Since the early 1980s, the US Mint has plated pennies with what comes out to about 0.06 grams of copper per coin. The rest of the composition is made up of Zinc. The same is true of Nickel. Plating coins happens a lot (that is to say, a dime a dozen), and now it's set to happen some more. With all the hubbub of people talking about coinage in the US, I have to say talk is cheap. See, no one complains that a piece of paper labeled $100 is made from the same well that a piece of paper labeled $1 is made from. Why is that?
Because it doesn't matter.
According to Monday's Wall Street Journal it indeed does cost "the federal government up to nine cents to mint a nickel and almost two cents to make a penny." If the federal government knew anything they'd have figured out long ago that manufacturing nickel coins for almost double their literal nickel metal value was retarded. Yet, still metal lobbyist are fighting for the
mentality that our currency is dependent upon actual metal value versus market forces. Obviously with the rising use of "plastic" credit and debit cards, check books and the complete nixing of the "Gold Standard" in 1971 by Richard Nixon, the argument that precious metals carry any weight when it comes to currency is for naught.

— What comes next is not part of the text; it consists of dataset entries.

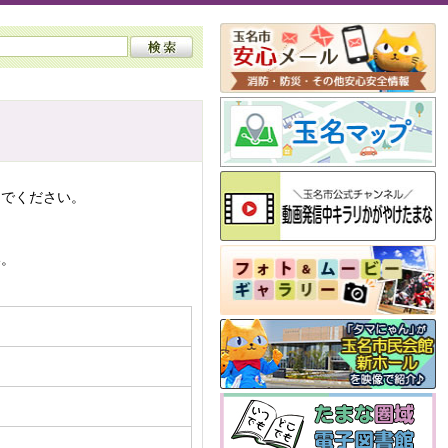
んでください。
い。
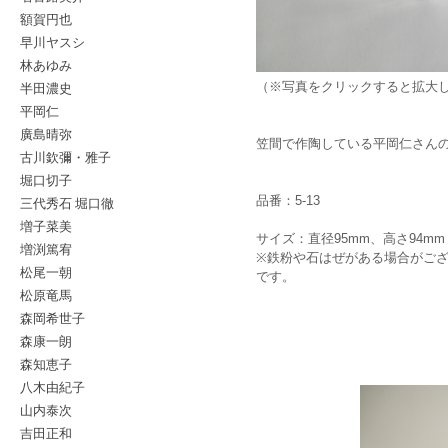
額賀円也
早川ヤスシ
林あゆみ
半田濃史
（※写真をクリックすると拡大
平岡仁
廣島晴弥
笠間で作陶している平岡仁さん
古川欽彌・雅子
堀口切子
品番：5-13
三代秀石 堀口徹
増子菜美
サイズ：直径95mm、高さ94mm
増渕篤宥
※鉄粉や石はぜがある場合がご
松尾一朝
です。
松原竜馬
森岡希世子
森康一朗
森知恵子
八木由紀子
山内泰次
吉田正和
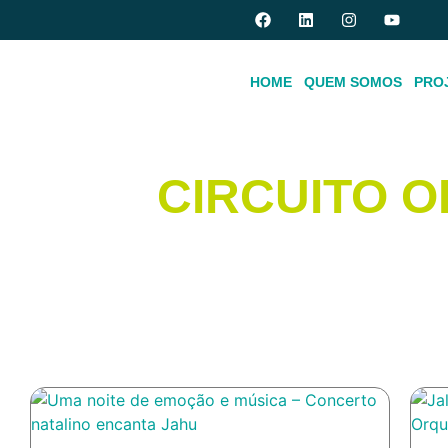
HOME
QUEM SOMOS
PRO
CIRCUITO 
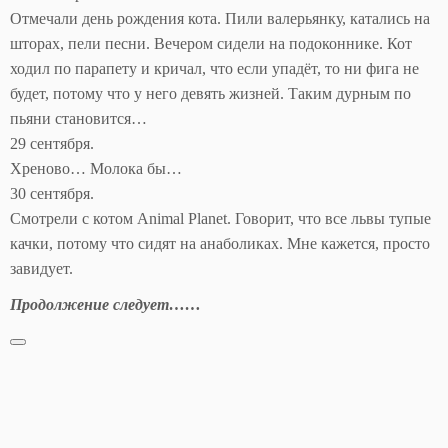
Отмечали день рождения кота. Пили валерьянку, катались на
шторах, пели песни. Вечером сидели на подоконнике. Кот
ходил по парапету и кричал, что если упадёт, то ни фига не
будет, потому что у него девять жизней. Таким дурным по
пьяни становится…
29 сентября.
Хреново… Молока бы…
30 сентября.
Смотрели с котом Animal Planet. Говорит, что все львы тупые
качки, потому что сидят на анаболиках. Мне кажется, просто
завидует.
Продолжение следует……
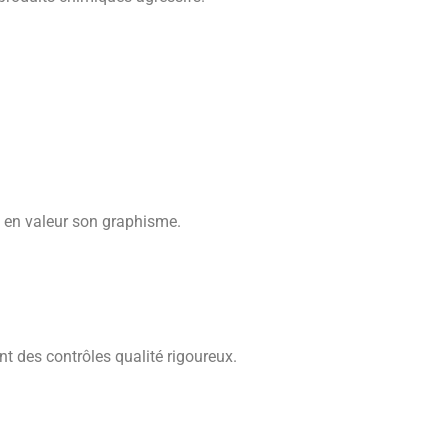
t en valeur son graphisme.
 des contrôles qualité rigoureux.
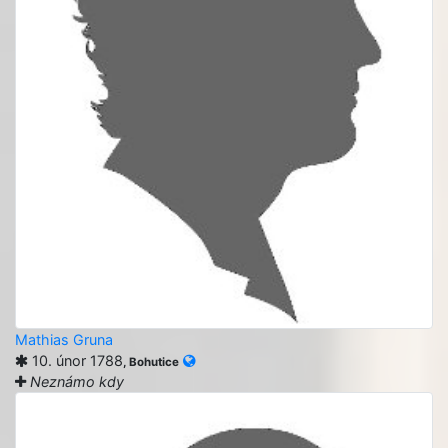
Mathias Gruna
10. únor 1788
, Bohutice
Neznámo kdy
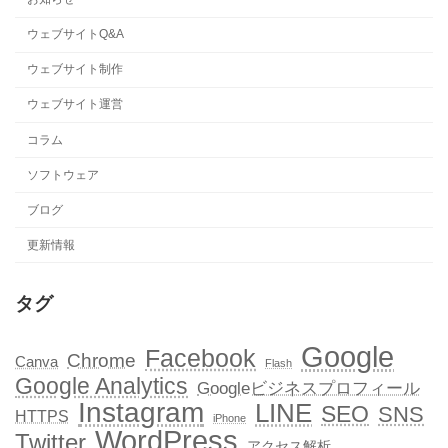
ウェブサイトQ&A
ウェブサイト制作
ウェブサイト運営
コラム
ソフトウェア
ブログ
更新情報
タグ
Google
Facebook
Chrome
Canva
Flash
Google Analytics
Googleビジネスプロフィール
Instagram
LINE
SEO
SNS
HTTPS
iPhone
WordPress
Twitter
アクセス解析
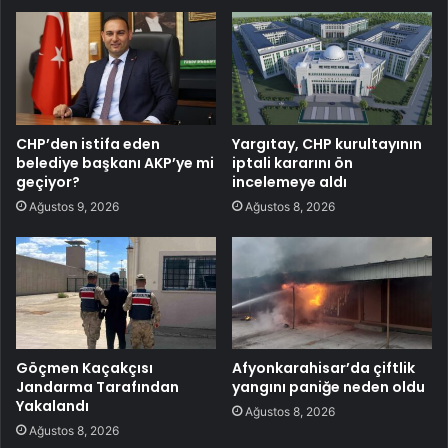
CHP’den istifa eden
Yargıtay, CHP kurultayının
belediye başkanı AKP’ye mi
iptali kararını ön
geçiyor?
incelemeye aldı
Ağustos 9, 2026
Ağustos 8, 2026
Göçmen Kaçakçısı
Afyonkarahisar’da çiftlik
Jandarma Tarafından
yangını paniğe neden oldu
Yakalandı
Ağustos 8, 2026
Ağustos 8, 2026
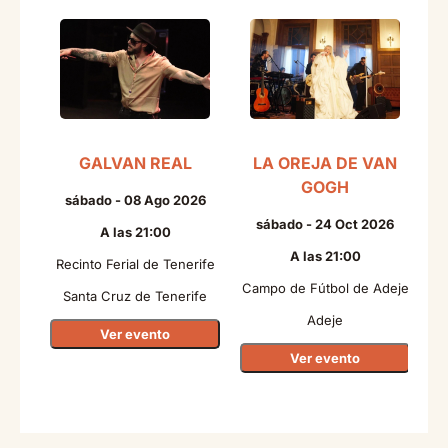
GALVAN REAL
LA OREJA DE VAN
GOGH
sábado - 08 Ago 2026
sábado - 24 Oct 2026
A las 21:00
A las 21:00
Recinto Ferial de Tenerife
Campo de Fútbol de Adeje
Santa Cruz de Tenerife
Adeje
Ver evento
Ver evento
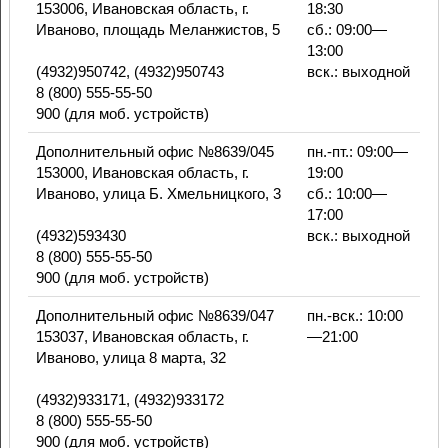
153006, Ивановская область, г.
18:30
Иваново, площадь Меланжистов, 5
сб.: 09:00—
13:00
(4932)950742, (4932)950743
вск.: выходной
8 (800) 555-55-50
900 (для моб. устройств)
Дополнительный офис №8639/045
пн.-пт.: 09:00—
153000, Ивановская область, г.
19:00
Иваново, улица Б. Хмельницкого, 3
сб.: 10:00—
17:00
(4932)593430
вск.: выходной
8 (800) 555-55-50
900 (для моб. устройств)
Дополнительный офис №8639/047
пн.-вск.: 10:00
153037, Ивановская область, г.
—21:00
Иваново, улица 8 марта, 32
(4932)933171, (4932)933172
8 (800) 555-55-50
900 (для моб. устройств)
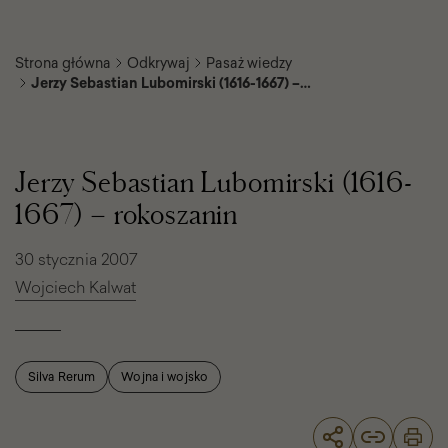
Strona główna
Odkrywaj
Pasaż wiedzy
Jerzy Sebastian Lubomirski (1616-1667) –
rokoszanin
Jerzy
Sebastian
Lubomirski
Jerzy Sebastian Lubomirski (1616-
(1616-
1667)
1667) – rokoszanin
–
rokoszanin
30 stycznia 2007
Wojciech Kalwat
Silva Rerum
Wojna i wojsko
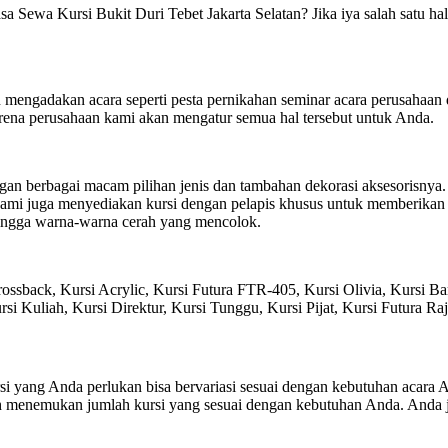
Sewa Kursi Bukit Duri Tebet Jakarta Selatan? Jika iya salah satu ha
n mengadakan acara seperti pesta pernikahan seminar acara perusahaa
 karena perusahaan kami akan mengatur semua hal tersebut untuk Anda.
n berbagai macam pilihan jenis dan tambahan dekorasi aksesorisnya. 
 kami juga menyediakan kursi dengan pelapis khusus untuk memberika
hingga warna-warna cerah yang mencolok.
rossback, Kursi Acrylic, Kursi Futura FTR-405, Kursi Olivia, Kursi Ba
 Kuliah, Kursi Direktur, Kursi Tunggu, Kursi Pijat, Kursi Futura Raja,
rsi yang Anda perlukan bisa bervariasi sesuai dengan kebutuhan acar
 menemukan jumlah kursi yang sesuai dengan kebutuhan Anda. Anda ju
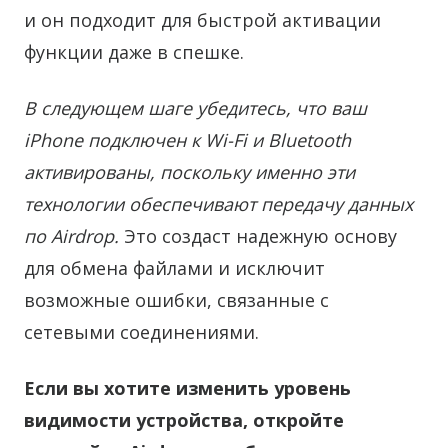
и он подходит для быстрой активации
функции даже в спешке.
В следующем шаге убедитесь, что ваш
iPhone подключен к Wi-Fi и Bluetooth
активированы, поскольку именно эти
технологии обеспечивают передачу данных
по Airdrop.
Это создаст надежную основу
для обмена файлами и исключит
возможные ошибки, связанные с
сетевыми соединениями.
Если вы хотите изменить уровень
видимости устройства, откройте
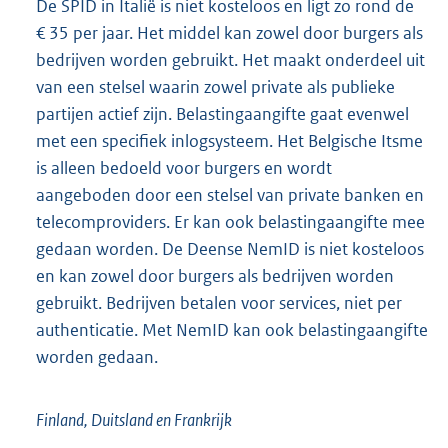
De SPID in Italië is niet kosteloos en ligt zo rond de
€ 35 per jaar. Het middel kan zowel door burgers als
bedrijven worden gebruikt. Het maakt onderdeel uit
van een stelsel waarin zowel private als publieke
partijen actief zijn. Belastingaangifte gaat evenwel
met een specifiek inlogsysteem. Het Belgische Itsme
is alleen bedoeld voor burgers en wordt
aangeboden door een stelsel van private banken en
telecomproviders. Er kan ook belastingaangifte mee
gedaan worden. De Deense NemID is niet kosteloos
en kan zowel door burgers als bedrijven worden
gebruikt. Bedrijven betalen voor services, niet per
authenticatie. Met NemID kan ook belastingaangifte
worden gedaan.
Finland, Duitsland en Frankrijk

Old US Minting Facility in San Francisco, CA
Of course the abandonment of concrete metals as the standard has created a bit of an inflation, to say the least, but continuing to waste funds by minting coins for more than they're worth doesn't seem the right way to go either. It's as if someone simply missed the boat on how to go about minting, or at least is trying to stall it (eh, hem, metal lobbyists). And while the prices of metals like anything else will go up and down, in the end, gold is still gold — the real question is: is a penny still a penny if it's worth less than one, yet costs more to make it?